Prosecutors do not want a "witch doctor" to take the stand in the defense of an African man accused of killing a New York City college student, according to court documents and the defendant's attorney.
The first-degree murder trial of Bakary Camara, 42, a Senagalese man accused of killing Rita Morelli, a student and co-worker at a Manhattan clothing shop, is set to begin Tuesday. After his arrest last year, Camara allegedly told police that evil spirits led him to stab Morelli, 36, to death in her apartment. He has since pleaded not guilty.
"The people respectfully request the court to preclude the defense from calling a 'witch doctor' at trial," Manhattan prosecutor Evan Krutoy wrote the judge last week, according to documents first obtained by the New York Post.
"It is difficult to imagine how a 'witch doctor' could be qualified in a court of law," the prosecutor added. "The defense cannot credibly argue that witchcraft is a profession [with] scientific knowledge or skill."

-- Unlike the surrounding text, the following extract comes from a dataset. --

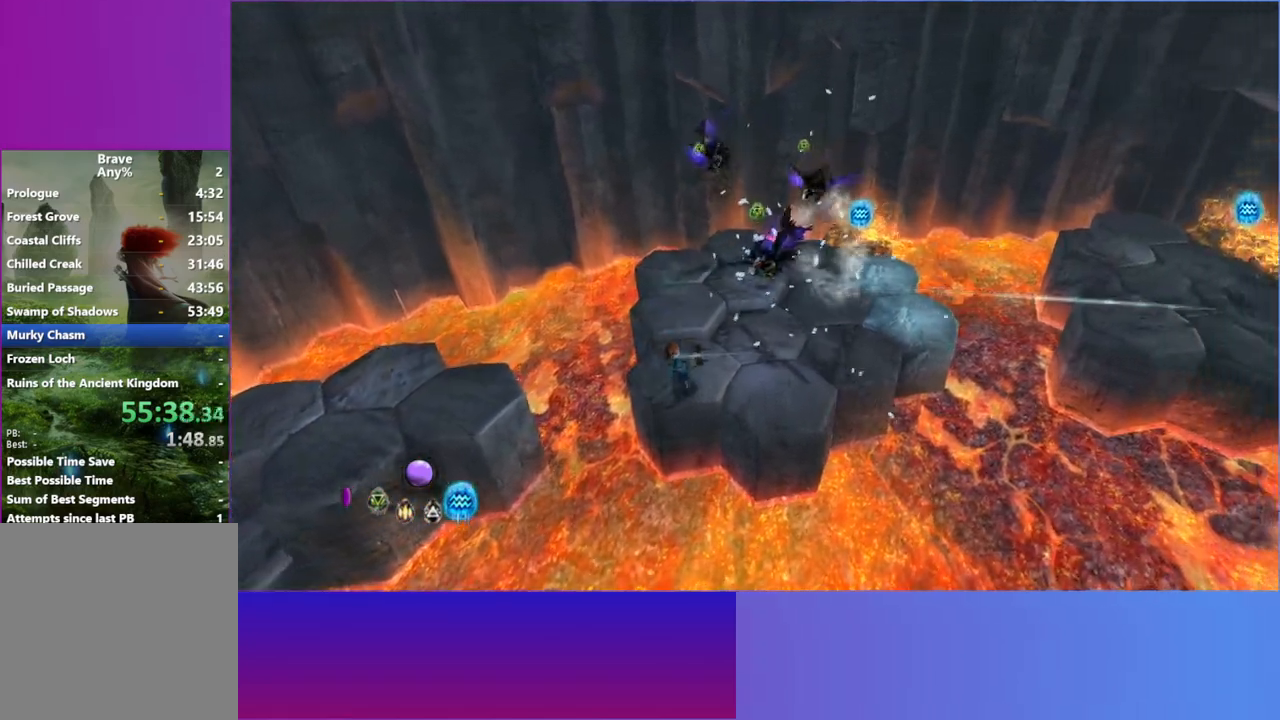
{"buttons": [], "left_stick": "up-right", "right_stick": "right", "events": []}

Camara's lawyer, however, objects to characterizing her witness as a "witch doctor."
"That's not my term. I wouldn't call him that," Camara's attorney, Seema Iyer, said. "I'd call him a spiritual adviser."
Iyer said she could not discuss the strategy for defending her client in detail, but said she would "soon be in court to talk about who can testify."
Camara was arrested last year after cops found him in his own apartment trying to commit suicide. A note found in his apartment allegedly read, "I killed Rita."
Camara later allegedly told police the evil spirits told him to kill Morelli, an Italian national with whom he worked at clothing store 7 for All Mankind.
"They put a curse on me," the note read.
It is unclear whether Camara and Morelli were involved romantically.